### WHAT YOU HAVE TO DO:
Transcribe everything in the passage on cognitive regulation from "The implications of" down to "learning with technology.".

### TEXT SHOWN:
_ _ _
The implications of the research findings are that teachers and others can help learners improve their cognitive regulation skills. Some important processes are goal setting, strategy use and adaptation, monitoring of cognition and performance, motivation (e.g., self-efficacy), and self-evaluation. Effective interventions expose students to models displaying these skills and provide for practice with feedback. There are six limitations of the present research that should be addressed. This can be accomplished by conducting more intervention studies, examining fine-grained changes in cognitive regulation, conducting research in non-traditional contexts, integrating the educational and developmental literatures, exploring cognitive regulation across cultures, and investigating cognitive regulation during learning with technology.
_ _ _
### DATA LISTING:
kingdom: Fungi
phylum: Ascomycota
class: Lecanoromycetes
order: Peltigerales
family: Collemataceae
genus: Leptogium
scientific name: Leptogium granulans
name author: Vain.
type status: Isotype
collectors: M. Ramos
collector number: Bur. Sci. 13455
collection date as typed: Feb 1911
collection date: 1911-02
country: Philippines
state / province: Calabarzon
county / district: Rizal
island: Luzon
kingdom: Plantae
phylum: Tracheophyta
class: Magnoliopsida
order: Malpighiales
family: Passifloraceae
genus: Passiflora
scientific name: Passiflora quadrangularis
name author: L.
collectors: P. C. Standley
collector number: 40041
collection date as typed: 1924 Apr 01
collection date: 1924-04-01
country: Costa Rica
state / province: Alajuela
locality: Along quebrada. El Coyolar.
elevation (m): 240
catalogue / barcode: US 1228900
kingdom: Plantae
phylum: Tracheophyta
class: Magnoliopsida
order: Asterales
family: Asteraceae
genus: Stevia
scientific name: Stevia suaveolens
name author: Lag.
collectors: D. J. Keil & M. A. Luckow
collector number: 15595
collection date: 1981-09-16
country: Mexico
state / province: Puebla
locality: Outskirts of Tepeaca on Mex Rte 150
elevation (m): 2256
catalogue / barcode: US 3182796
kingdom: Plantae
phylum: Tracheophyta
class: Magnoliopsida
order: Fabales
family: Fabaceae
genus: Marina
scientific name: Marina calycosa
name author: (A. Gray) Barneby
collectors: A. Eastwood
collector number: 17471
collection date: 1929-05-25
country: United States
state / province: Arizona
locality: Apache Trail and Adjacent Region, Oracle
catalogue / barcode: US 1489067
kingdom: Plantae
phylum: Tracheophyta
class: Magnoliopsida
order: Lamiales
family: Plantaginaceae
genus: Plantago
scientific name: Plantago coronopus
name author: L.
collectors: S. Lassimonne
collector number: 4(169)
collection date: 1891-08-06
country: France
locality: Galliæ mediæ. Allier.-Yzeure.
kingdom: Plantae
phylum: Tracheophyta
_ _ _
### RESPONSE TO THE TASK:
The implications of the research findings are that teachers and others can help learners improve their cognitive regulation skills. Some important processes are goal setting, strategy use and adaptation, monitoring of cognition and performance, motivation (e.g., self-efficacy), and self-evaluation. Effective interventions expose students to models displaying these skills and provide for practice with feedback. There are six limitations of the present research that should be addressed. This can be accomplished by conducting more intervention studies, examining fine-grained changes in cognitive regulation, conducting research in non-traditional contexts, integrating the educational and developmental literatures, exploring cognitive regulation across cultures, and investigating cognitive regulation during learning with technology.